Problem statement :: Could you restate every record below word for word?

[Transcribed page contents]
========
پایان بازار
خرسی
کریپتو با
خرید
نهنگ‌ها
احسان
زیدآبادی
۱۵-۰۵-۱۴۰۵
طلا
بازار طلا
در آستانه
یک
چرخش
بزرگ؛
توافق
========
Answer space ::
پایان بازار
خرسی
کریپتو با
خرید
نهنگ‌ها
احسان
زیدآبادی
۱۵-۰۵-۱۴۰۵
طلا
بازار طلا
در آستانه
یک
چرخش
بزرگ؛
توافق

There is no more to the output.